Saved data entries
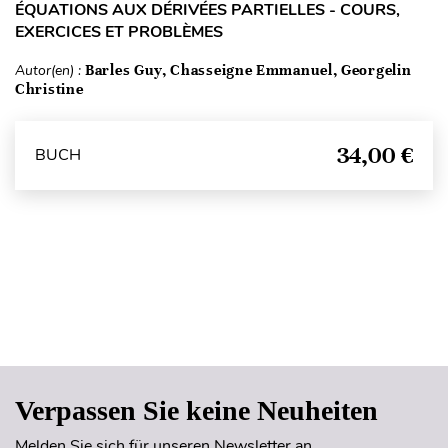
ÉQUATIONS AUX DÉRIVÉES PARTIELLES - COURS,
EXERCICES ET PROBLÈMES
Autor(en) :
Barles Guy, Chasseigne Emmanuel, Georgelin
Christine
34,00 €
BUCH
Seitenanfang
Verpassen Sie keine Neuheiten
Melden Sie sich für unseren Newsletter an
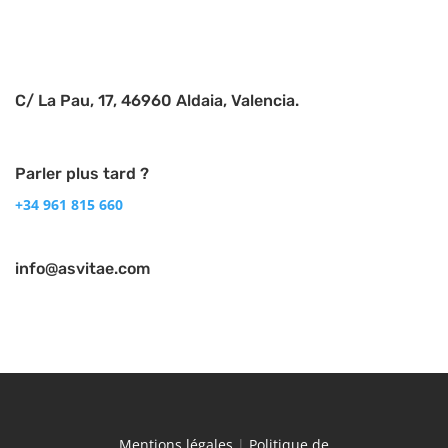
C/ La Pau, 17, 46960 Aldaia, Valencia.
Parler plus tard ?
+34 961 815 660
info@asvitae.com
Mentions légales
|
Politique de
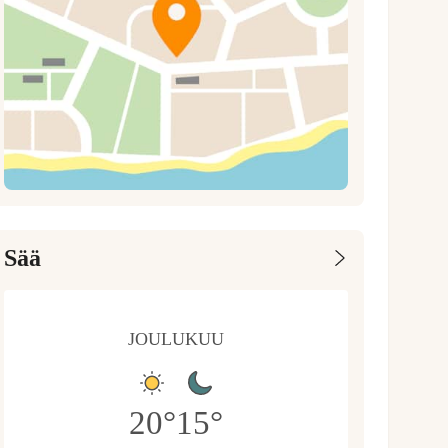
Sää
JOULUKUU
20
°
15
°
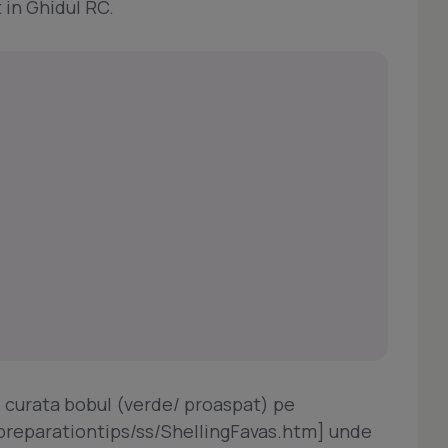
 in Ghidul RC.
 curata bobul (verde/ proaspat) pe
/preparationtips/ss/ShellingFavas.htm] unde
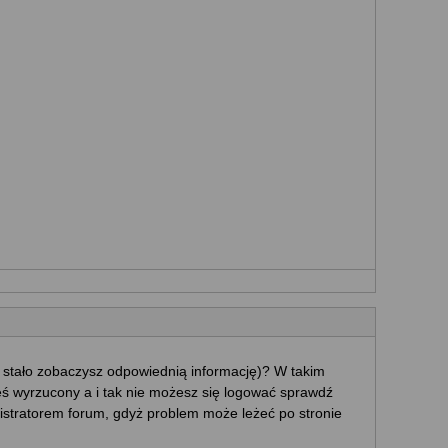
ę stało zobaczysz odpowiednią informację)? W takim
eś wyrzucony a i tak nie możesz się logować sprawdź
ministratorem forum, gdyż problem może leżeć po stronie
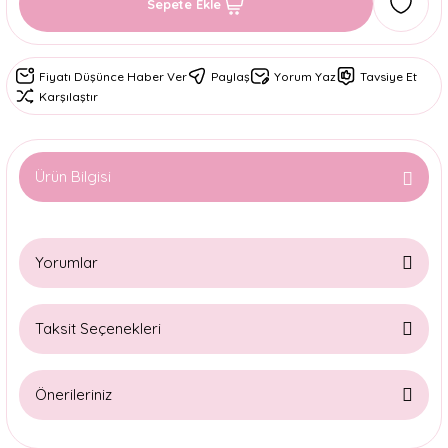
Sepete Ekle
Fiyatı Düşünce Haber Ver
Paylaş
Yorum Yaz
Tavsiye Et
Karşılaştır
Ürün Bilgisi
Yorumlar
Taksit Seçenekleri
Bu ürüne ilk yorumu siz yapın!
Önerileriniz
Yorum Yaz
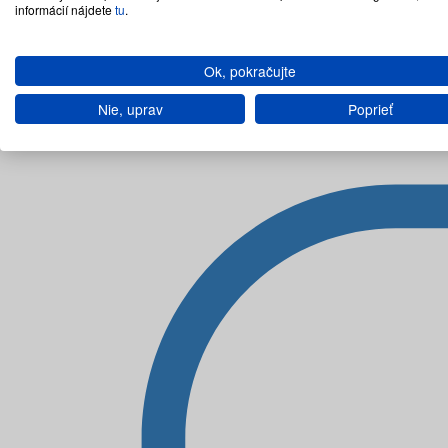
informácií nájdete
tu
.
Ok, pokračujte
Nie, uprav
Poprieť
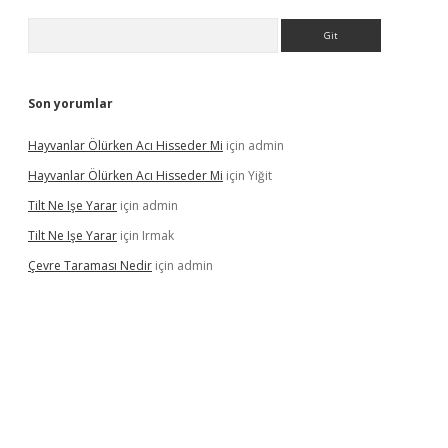
Arama
Son yorumlar
Hayvanlar Ölürken Acı Hisseder Mi
için
admin
Hayvanlar Ölürken Acı Hisseder Mi
için
Yiğit
Tilt Ne Işe Yarar
için
admin
Tilt Ne Işe Yarar
için
Irmak
Çevre Taraması Nedir
için
admin
iriş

▶ [WHAT THIS TASK INVOLVES]: Please extract the lines of the entries unchanged, starting at the line that contains "ę stało zobaczysz" and stopping after the last line of the entries. Leave the pictures out of your answer.

▶ [THE COMPLETED TASK]:
ę stało zobaczysz odpowiednią informację)? W takim
eś wyrzucony a i tak nie możesz się logować sprawdź
ministratorem forum, gdyż problem może leżeć po stronie
Sepete Ekle
Fiyatı Düşünce Haber Ver
Paylaş
Yorum Yaz
Tavsiye Et
Karşılaştır
Ürün Bilgisi
Yorumlar
Taksit Seçenekleri
Bu ürüne ilk yorumu siz yapın!
Önerileriniz
Yorum Yaz
informácií nájdete
tu
.
Ok, pokračujte
Nie, uprav
Poprieť
Arama
Son yorumlar
Hayvanlar Ölürken Acı Hisseder Mi
için
admin
Hayvanlar Ölürken Acı Hisseder Mi
için
Yiğit
Tilt Ne Işe Yarar
için
admin
Tilt Ne Işe Yarar
için
Irmak
Çevre Taraması Nedir
için
admin
iriş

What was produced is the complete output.